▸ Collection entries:
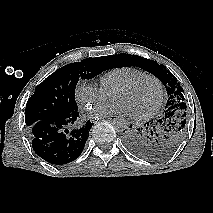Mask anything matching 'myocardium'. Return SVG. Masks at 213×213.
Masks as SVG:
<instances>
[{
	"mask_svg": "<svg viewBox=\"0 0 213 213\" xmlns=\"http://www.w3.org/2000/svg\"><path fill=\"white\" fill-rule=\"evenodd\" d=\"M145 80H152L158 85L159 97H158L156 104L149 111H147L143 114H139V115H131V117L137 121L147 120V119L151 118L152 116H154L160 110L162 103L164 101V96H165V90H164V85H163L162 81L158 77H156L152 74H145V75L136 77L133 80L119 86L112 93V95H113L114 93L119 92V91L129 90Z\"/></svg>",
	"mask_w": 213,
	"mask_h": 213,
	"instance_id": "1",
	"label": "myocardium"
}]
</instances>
* * *
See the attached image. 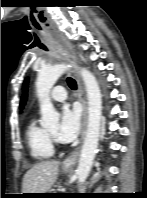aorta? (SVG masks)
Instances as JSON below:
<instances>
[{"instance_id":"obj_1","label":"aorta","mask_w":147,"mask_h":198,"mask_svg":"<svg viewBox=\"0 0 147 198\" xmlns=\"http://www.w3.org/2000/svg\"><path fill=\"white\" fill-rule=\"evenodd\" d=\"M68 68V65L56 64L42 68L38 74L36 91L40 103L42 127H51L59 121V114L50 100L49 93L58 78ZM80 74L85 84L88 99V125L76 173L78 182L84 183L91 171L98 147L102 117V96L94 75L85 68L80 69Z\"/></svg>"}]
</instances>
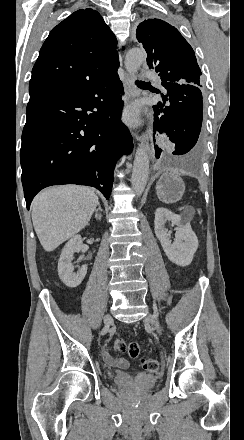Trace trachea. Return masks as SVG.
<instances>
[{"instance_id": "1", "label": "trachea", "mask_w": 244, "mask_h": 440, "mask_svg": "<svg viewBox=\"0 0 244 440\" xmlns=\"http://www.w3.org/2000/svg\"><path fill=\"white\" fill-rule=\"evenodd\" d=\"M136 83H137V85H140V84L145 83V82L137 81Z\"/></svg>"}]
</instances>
--
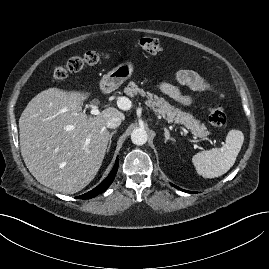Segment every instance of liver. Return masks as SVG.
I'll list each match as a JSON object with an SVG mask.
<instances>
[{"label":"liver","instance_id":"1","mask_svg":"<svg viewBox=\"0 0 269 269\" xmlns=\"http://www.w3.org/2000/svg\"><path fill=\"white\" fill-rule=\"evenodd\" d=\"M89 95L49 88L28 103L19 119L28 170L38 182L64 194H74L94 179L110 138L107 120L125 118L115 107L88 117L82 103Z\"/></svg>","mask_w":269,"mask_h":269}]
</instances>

▸ Exercise brief: Write out again everything from the line containing "Segment every instance" down to the line containing "95L49 88L28 103L19", both lines included. Leave the pictures out.

▸ Solution below:
Segment every instance of liver. Return masks as SVG.
I'll list each match as a JSON object with an SVG mask.
<instances>
[{"label":"liver","instance_id":"1","mask_svg":"<svg viewBox=\"0 0 269 269\" xmlns=\"http://www.w3.org/2000/svg\"><path fill=\"white\" fill-rule=\"evenodd\" d=\"M89 95L49 88L28 103L19 119L28 170L38 182L64 194H74L94 179L110 138L107 120L125 118L115 107L88 117L82 103Z\"/></svg>","mask_w":269,"mask_h":269}]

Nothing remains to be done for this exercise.